▸ **CONSIGNE**
Présente sous forme de liste le paragraphe de l'extrait ci-dessous qui commence par « Le don est apparu en Afrique », en conservant ses faits essentiels.

▸ **EXTRAIT DU DOCUMENT**
Dans de nombreux pays du monde, le mois de décembre est une période intense de commerce et d'échanges de cadeaux. Non seulement au sein des familles, mais aussi dans le cadre de toutes sortes de relations, telles que les cadeaux entre clients et prestataires de services.
Offrir un cadeau à quelqu'un a pour but de lui témoigner de la considération, de l'appréciation ou de la bonne volonté. Qu'il s'agisse d'un objet tangible, d'une expérience, d'un moment partagé ou d'un simple geste, ce rituel trouve ses racines dans une tradition ancestrale. On la retrouve dans toutes les cultures et toutes les sociétés, porteuse de diverses significations et fonctions qui contribuent à façonner les relations humaines.
Je suis titulaire de la chaire universitaire de philanthropie africaine au Centre on African Philanthropy and Social Investment de la Wits Business School en Afrique du Sud. Ce centre est le premier et le seul lieu d'étude, d'enseignement et de recherche en Afrique dans ce domaine. J'ai entrepris diverses études sur l'origine du don en tant que comportement humain et sur son histoire en Afrique.
Le don est apparu en Afrique, lorsque les premiers humains comme nous sont apparus. Il a ensuite évolué au fil des migrations et s'est adapté aux différentes cultures. Les premiers exemples concernaient le transfert de bétail ou de femmes pour sceller les relations entre les groupes.
Aujourd'hui, cette tradition perdure sous d'autres formes, comme les échanges de cadeaux entre pays lors de visites d'État et a évolué vers des pratiques telles que la philanthropie. Le don est un acte qui a lieu en dehors des ménages et des célébrations, généralement pour créer ou sceller des relations.
L'étude de l'histoire complète du don nous permet de retracer son évolution captivante et d'explorer les multiples manières dont les individus et les sociétés ont exprimé leur générosité.
La cognition humaine
Les humains d'aujourd'hui sont nés en Afrique, il y a environ 200 000 ans, et ont développé des capacités mentales (cognitives) uniques dans le cadre de leur évolution. Ces capacités régissent la manière dont les humains interagissent les uns avec les autres. Le don de soi est venu compléter d'autres mécanismes de survie, comme la réaction instinctive de « lutte ou de fuite ».

▸ **DONNÉES FOURNIES**
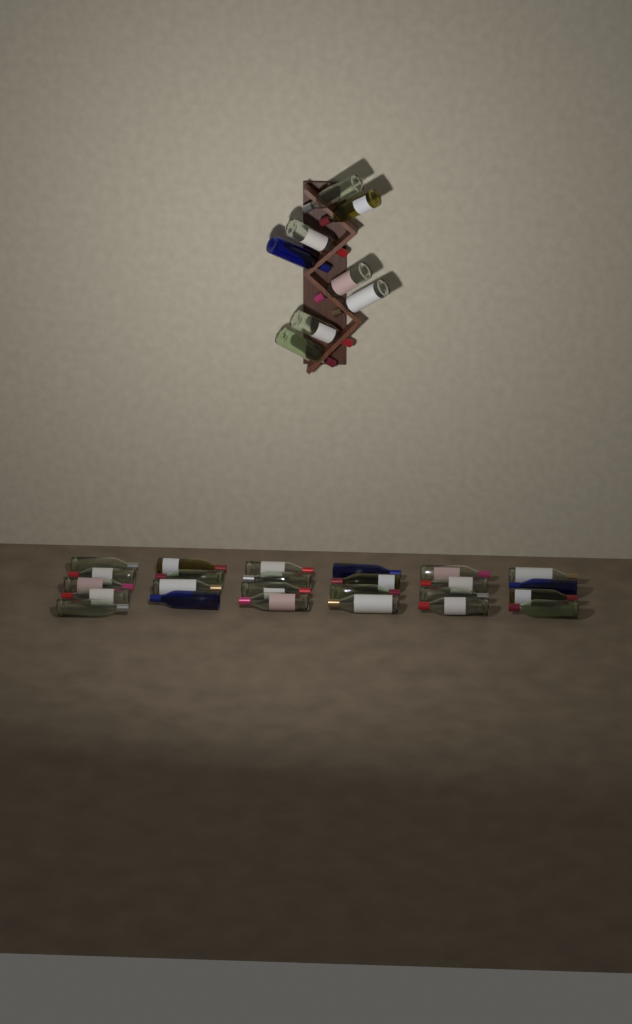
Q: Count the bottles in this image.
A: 33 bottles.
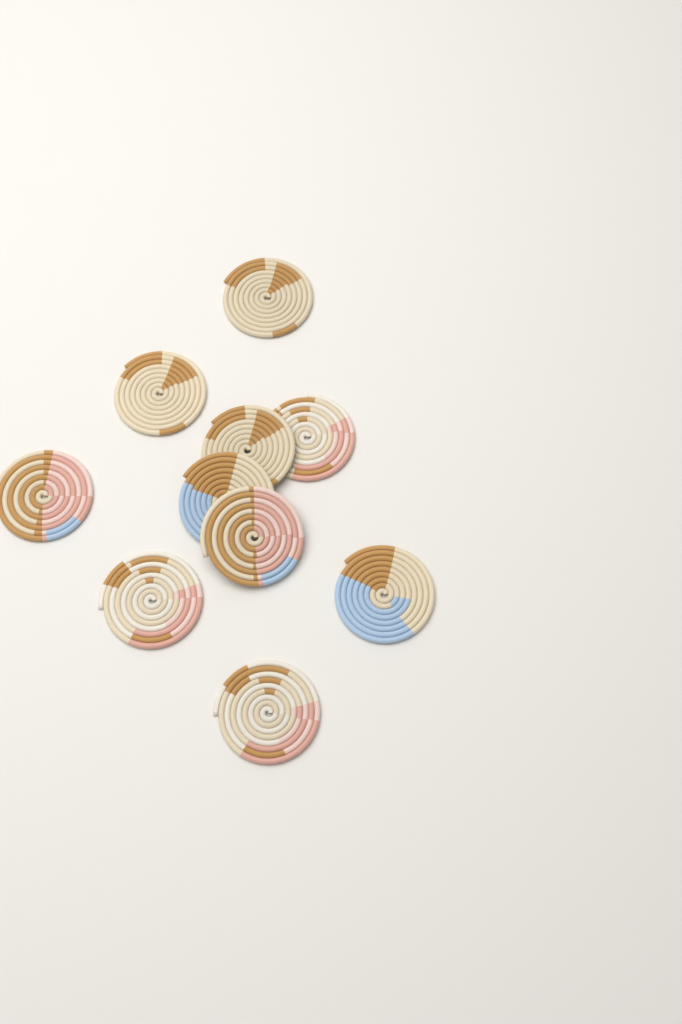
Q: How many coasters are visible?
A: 10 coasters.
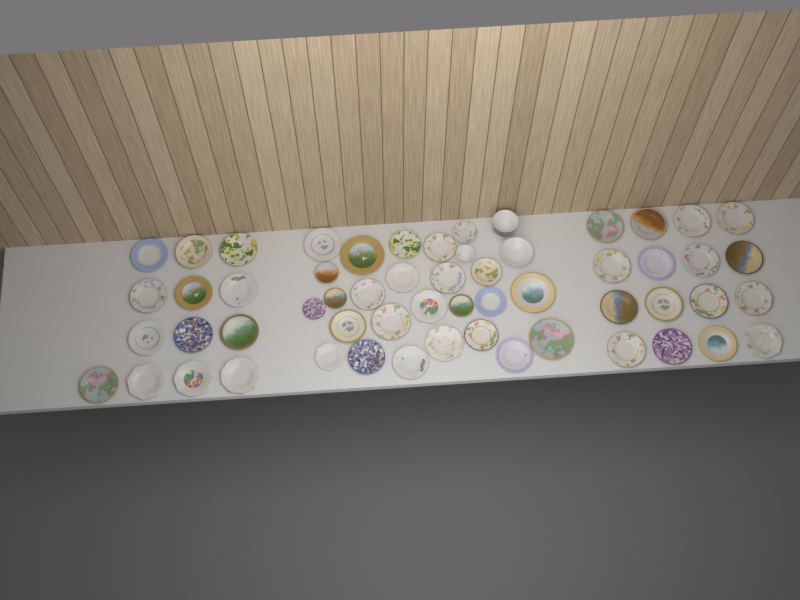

▸ **RÉSULTAT**
- Le don est apparu en Afrique avec les premiers humains comme nous.
- Il a évolué au fil des migrations et s'est adapté aux différentes cultures.
- Ses premiers exemples étaient des transferts de bétail ou de femmes destinés à sceller les relations entre groupes.